→ Task description:
In the copy, leave out the pictures and repeat all records exactly.

→ Exercise materials:
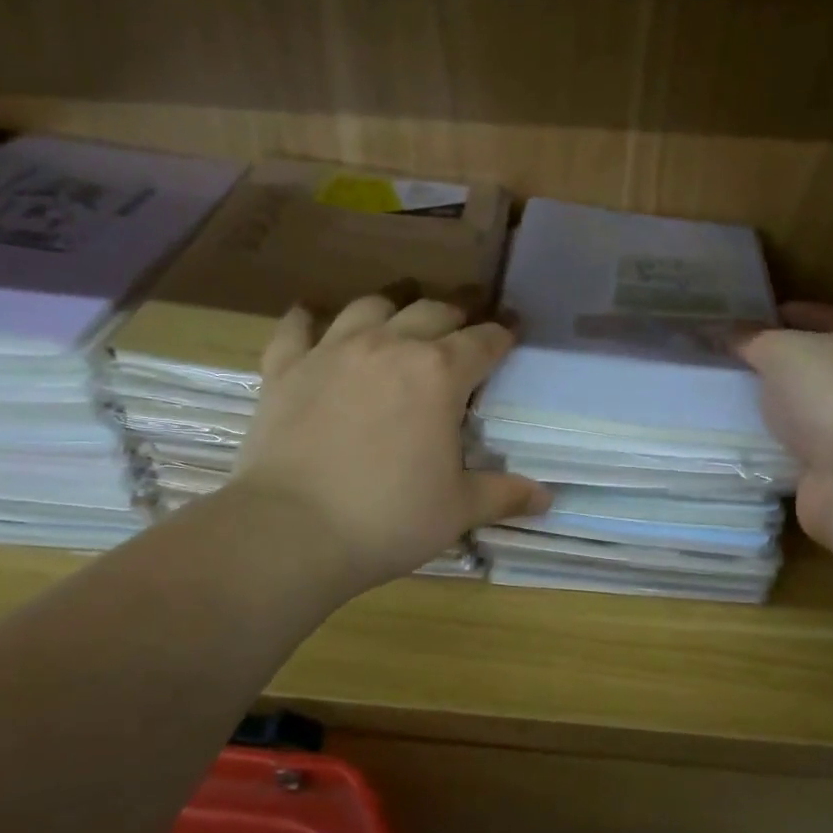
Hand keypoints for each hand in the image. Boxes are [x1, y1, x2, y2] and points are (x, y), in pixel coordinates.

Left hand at [230, 291, 549, 593]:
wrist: (292, 531)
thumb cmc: (389, 519)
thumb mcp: (458, 509)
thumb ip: (503, 495)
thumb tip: (546, 498)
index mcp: (439, 374)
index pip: (483, 341)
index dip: (503, 333)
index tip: (512, 329)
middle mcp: (390, 346)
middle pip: (433, 311)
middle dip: (457, 311)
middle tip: (467, 317)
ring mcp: (333, 351)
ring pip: (371, 305)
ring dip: (394, 302)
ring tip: (403, 304)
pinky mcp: (286, 367)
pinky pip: (297, 326)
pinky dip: (309, 317)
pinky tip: (313, 316)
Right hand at [737, 303, 832, 550]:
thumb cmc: (832, 398)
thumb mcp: (782, 352)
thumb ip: (750, 339)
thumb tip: (724, 331)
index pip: (817, 314)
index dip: (775, 314)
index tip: (734, 321)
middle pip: (810, 362)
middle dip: (769, 361)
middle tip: (722, 359)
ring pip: (802, 405)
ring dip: (770, 404)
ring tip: (722, 397)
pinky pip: (797, 443)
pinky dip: (773, 441)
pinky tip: (740, 437)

→ Expected output:
Hand keypoints for each hand in the image. Boxes are [x1, y1, x2, y2] and points are (x, y), in pixel coordinates.

Left hand at [230, 291, 549, 593]:
wrist: (292, 531)
thumb cmc: (389, 519)
thumb mcp: (458, 509)
thumb ip: (503, 495)
thumb tip: (546, 498)
index mcp: (439, 374)
index pip: (483, 341)
index dip: (503, 333)
index tip: (512, 329)
middle mcp: (390, 346)
middle pip: (433, 311)
middle dip: (457, 311)
middle tip: (467, 317)
ring mcp: (333, 351)
ring pip: (371, 305)
ring dip: (394, 302)
ring tip: (403, 304)
pinky mcp: (286, 367)
pinky pip: (297, 326)
pinky dip: (309, 317)
pinky tip: (313, 316)
Right hand at [737, 303, 832, 550]:
thumb cmc: (832, 398)
thumb mcp: (782, 352)
thumb ip: (750, 339)
thumb tip: (724, 331)
index pip: (817, 314)
index dip: (775, 314)
index tip: (734, 321)
middle pip: (810, 362)
middle dip: (769, 361)
middle tip: (722, 359)
ring pip: (802, 405)
ring dip: (770, 404)
ring tip: (722, 397)
pinky pip: (797, 443)
pinky dip: (773, 441)
pinky tip: (740, 437)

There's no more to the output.